Reporter: Lidya Yuniartha | Editor: Noverius Laoli
KONTAN.CO.ID - JAKARTA. Kasus positif virus corona (Covid-19) terus bertambah. Bahkan, sudah ada 117 kasus positif Covid-19 di Indonesia hingga Minggu (15/3).
Meski terus bertambah, ekonom Institute for Development of Economics and Finance (Indef) Bhima Yudhistira Adhinegara menilai pemerintah tak perlu terburu-buru melakukan lockdown atau mengunci akses masuk dan keluar dari sebuah daerah, khususnya DKI Jakarta.
Bhima berpendapat, bila DKI Jakarta di-lockdown, maka hal ini bisa menimbulkan dampak buruk pada ekonomi. Ini dikarenakan arus barang yang terganggu. Sementara, sebagian besar bahan pangan Jakarta berasal dari luar daerah.

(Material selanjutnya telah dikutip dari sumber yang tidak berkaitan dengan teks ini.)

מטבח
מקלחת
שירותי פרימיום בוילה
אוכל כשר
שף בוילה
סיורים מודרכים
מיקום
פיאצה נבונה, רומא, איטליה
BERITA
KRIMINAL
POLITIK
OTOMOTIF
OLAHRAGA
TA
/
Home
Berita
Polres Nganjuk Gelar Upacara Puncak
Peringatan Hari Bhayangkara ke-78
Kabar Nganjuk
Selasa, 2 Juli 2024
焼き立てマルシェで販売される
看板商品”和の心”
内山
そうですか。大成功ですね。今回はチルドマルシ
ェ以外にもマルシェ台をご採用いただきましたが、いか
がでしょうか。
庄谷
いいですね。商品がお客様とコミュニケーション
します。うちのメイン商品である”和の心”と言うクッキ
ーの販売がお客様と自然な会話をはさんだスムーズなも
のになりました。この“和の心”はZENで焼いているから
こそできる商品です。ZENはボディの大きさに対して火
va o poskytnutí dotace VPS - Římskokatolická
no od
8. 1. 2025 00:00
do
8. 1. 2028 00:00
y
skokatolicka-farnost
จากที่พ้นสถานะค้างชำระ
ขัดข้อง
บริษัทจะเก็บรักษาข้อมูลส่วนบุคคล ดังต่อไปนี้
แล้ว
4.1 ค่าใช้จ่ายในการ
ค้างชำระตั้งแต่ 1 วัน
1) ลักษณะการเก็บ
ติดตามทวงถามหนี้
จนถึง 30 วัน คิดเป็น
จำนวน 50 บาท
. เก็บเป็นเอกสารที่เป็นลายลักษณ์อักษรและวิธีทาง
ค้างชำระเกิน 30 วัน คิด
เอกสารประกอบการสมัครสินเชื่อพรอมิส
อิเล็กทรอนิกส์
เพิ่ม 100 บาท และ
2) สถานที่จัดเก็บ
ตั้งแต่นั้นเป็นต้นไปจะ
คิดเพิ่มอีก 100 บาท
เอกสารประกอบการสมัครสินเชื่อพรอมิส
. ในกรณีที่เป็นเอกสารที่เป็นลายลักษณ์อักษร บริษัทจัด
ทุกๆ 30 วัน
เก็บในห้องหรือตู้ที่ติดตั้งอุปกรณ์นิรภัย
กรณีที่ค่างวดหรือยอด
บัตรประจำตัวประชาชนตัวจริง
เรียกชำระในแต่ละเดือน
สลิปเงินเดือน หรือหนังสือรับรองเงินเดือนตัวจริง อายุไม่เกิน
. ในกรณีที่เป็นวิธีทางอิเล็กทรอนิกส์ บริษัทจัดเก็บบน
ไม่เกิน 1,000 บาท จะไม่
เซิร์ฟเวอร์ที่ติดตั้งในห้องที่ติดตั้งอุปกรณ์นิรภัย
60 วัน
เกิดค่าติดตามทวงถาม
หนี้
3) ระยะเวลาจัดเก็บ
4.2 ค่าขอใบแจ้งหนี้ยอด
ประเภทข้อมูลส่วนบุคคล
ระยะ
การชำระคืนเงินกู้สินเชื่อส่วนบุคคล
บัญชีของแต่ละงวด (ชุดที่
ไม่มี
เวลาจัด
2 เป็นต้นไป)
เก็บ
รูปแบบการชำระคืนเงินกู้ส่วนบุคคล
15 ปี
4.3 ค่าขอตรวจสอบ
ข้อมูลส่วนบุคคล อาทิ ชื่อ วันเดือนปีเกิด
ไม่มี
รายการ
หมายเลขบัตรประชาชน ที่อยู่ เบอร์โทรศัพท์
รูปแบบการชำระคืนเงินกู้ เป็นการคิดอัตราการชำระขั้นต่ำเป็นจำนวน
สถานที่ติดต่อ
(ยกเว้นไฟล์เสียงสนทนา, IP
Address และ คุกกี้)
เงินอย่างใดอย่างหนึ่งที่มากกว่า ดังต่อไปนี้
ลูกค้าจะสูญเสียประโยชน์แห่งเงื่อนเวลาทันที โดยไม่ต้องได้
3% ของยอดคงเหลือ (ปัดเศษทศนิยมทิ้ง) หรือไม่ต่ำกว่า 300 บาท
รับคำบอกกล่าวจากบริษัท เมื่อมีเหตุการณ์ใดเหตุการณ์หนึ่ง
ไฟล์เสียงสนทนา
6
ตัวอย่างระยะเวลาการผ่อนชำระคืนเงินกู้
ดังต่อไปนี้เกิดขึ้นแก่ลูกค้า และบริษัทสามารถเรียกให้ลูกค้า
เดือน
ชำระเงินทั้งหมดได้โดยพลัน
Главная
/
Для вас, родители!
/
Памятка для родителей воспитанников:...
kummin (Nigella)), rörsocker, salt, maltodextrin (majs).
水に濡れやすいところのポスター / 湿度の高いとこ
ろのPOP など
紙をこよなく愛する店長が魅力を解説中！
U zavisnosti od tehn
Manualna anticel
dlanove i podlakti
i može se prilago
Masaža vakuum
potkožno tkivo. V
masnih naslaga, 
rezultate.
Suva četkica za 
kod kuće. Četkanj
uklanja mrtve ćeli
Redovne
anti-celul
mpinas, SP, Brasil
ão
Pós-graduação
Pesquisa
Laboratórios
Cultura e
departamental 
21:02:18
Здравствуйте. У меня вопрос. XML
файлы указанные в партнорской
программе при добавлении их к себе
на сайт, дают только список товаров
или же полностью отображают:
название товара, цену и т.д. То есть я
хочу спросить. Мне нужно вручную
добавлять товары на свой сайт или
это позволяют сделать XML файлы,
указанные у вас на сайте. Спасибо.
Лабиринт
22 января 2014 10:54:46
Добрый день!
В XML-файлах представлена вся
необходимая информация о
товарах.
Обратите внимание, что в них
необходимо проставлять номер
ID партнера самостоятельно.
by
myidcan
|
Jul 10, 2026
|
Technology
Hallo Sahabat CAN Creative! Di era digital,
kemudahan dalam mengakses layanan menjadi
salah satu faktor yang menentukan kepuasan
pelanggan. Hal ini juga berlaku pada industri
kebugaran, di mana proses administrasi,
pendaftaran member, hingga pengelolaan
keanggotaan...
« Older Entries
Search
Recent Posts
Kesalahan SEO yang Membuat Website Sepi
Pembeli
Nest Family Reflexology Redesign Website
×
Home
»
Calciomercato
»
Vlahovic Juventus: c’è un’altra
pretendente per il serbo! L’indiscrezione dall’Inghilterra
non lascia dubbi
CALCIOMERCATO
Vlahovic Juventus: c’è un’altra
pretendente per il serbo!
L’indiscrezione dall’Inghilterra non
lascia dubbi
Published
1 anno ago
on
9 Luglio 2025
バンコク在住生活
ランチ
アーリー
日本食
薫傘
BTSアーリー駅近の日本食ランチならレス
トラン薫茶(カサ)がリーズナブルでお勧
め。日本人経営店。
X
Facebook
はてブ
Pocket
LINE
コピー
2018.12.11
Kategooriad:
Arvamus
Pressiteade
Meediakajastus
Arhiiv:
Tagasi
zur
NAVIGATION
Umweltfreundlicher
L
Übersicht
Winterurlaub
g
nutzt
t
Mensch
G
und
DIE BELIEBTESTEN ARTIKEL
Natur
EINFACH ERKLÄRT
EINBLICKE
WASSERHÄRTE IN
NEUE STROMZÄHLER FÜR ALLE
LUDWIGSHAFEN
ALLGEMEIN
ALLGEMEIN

Baca Juga: Akibat corona, output ekspor alas kaki akan turun 20% di Februari-Maret 2020
"Jakarta menyumbang 20% total inflasi nasional, kalau barang susah masuk, terjadi kelangkaan pastinya inflasi nasional akan tembus di atas 4%-6%. Yang rugi adalah masyarakat sendiri," ujar Bhima kepada Kontan, Minggu (15/3).
Dia juga berpendapat, bila lockdown dilakukan di Jakarta, risiko yang ditimbulkan terlalu besar. Apalagi, 70% uang berputar di Jakarta. Menurutnya, ini akan memicu kepanikan di pasar keuangan. Indonesia juga bisa krisis bila kepanikan terjadi dan asing yang memutuskan keluar dari pasar obligasi. Pasalnya, 38% surat utang dipegang oleh asing.
Baca Juga: Cara sejumlah emiten migas dan tambang cegah penyebaran corona di lingkungan kerja
Bhima juga membandingkan lockdown yang dilakukan oleh China, Menurut dia, lockdown yang dilakukan di China hanya di Provinsi Hubei, diana itu merupakan episentrum wabah Covid-19. Sementara, Shanghai dan Beijing tidak di-lockdown. Menurut dia, Indonesia akan berbahaya bila mengikuti China, apalagi mengingat ekonomi Indoensia yang tidak sekuat China.